** To be done **
Reproduce the lines below without alteration, beginning with the very first line and continuing through the line that contains "family: Ephydridae", with that final line included.

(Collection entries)
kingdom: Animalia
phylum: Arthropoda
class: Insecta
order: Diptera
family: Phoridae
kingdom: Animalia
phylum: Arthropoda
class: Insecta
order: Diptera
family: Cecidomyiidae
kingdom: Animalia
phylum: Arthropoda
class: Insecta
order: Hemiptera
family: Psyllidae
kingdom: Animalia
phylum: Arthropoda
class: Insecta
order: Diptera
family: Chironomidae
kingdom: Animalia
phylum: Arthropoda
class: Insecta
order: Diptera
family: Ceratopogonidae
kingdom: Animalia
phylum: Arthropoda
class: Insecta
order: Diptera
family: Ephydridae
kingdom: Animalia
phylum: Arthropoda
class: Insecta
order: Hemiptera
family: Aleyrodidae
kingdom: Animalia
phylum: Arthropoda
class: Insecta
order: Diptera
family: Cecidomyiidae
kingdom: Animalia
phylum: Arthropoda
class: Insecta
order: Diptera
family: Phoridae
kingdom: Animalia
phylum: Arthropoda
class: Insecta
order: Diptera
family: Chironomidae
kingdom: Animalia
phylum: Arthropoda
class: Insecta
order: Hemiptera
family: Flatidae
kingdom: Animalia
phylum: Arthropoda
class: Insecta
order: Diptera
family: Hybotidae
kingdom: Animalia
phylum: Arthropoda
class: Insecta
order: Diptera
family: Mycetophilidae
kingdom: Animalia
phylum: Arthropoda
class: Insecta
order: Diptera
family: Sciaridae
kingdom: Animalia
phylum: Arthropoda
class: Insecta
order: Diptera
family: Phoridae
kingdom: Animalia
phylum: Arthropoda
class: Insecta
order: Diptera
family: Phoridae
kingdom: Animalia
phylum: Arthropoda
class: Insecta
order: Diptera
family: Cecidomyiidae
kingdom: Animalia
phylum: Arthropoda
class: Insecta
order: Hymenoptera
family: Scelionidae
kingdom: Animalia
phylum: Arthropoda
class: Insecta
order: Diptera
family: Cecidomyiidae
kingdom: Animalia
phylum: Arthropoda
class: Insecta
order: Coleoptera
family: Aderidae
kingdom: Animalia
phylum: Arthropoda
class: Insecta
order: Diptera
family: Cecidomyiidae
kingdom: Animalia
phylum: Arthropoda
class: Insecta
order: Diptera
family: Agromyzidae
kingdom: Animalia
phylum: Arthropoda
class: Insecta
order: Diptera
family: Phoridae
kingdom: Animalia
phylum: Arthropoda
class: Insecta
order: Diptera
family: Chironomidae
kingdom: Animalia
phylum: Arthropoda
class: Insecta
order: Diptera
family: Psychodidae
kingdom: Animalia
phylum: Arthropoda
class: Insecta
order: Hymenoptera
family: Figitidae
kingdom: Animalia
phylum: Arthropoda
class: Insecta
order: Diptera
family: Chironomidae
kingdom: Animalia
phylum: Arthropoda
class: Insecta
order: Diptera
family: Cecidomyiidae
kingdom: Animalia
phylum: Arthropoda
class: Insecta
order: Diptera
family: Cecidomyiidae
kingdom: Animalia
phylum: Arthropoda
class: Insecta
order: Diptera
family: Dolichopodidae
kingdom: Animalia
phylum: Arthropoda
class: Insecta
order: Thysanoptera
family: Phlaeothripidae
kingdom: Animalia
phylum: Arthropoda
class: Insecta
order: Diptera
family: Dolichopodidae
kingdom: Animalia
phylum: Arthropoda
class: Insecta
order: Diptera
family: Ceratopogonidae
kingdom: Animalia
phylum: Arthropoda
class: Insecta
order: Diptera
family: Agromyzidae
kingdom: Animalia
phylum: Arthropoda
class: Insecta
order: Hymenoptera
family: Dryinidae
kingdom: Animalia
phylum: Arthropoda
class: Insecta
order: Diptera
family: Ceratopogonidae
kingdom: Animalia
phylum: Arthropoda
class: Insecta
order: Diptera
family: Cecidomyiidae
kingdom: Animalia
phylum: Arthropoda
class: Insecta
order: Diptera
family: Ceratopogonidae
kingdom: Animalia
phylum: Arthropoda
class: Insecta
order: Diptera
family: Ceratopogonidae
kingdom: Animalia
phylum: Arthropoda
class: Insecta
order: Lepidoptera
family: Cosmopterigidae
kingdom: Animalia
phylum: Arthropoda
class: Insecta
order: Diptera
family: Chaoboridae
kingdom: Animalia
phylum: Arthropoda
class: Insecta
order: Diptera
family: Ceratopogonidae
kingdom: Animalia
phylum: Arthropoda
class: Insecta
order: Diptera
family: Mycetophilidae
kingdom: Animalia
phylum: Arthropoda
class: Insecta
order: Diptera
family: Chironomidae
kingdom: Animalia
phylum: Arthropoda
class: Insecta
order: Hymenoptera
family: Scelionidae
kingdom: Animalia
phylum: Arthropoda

** Expected answer **
kingdom: Animalia
phylum: Arthropoda
class: Insecta
order: Diptera
family: Phoridae
kingdom: Animalia
phylum: Arthropoda
class: Insecta
order: Diptera
family: Cecidomyiidae
kingdom: Animalia
phylum: Arthropoda
class: Insecta
order: Hemiptera
family: Psyllidae
kingdom: Animalia
phylum: Arthropoda
class: Insecta
order: Diptera
family: Chironomidae
kingdom: Animalia
phylum: Arthropoda
class: Insecta
order: Diptera
family: Ceratopogonidae
kingdom: Animalia
phylum: Arthropoda
class: Insecta
order: Diptera
family: Ephydridae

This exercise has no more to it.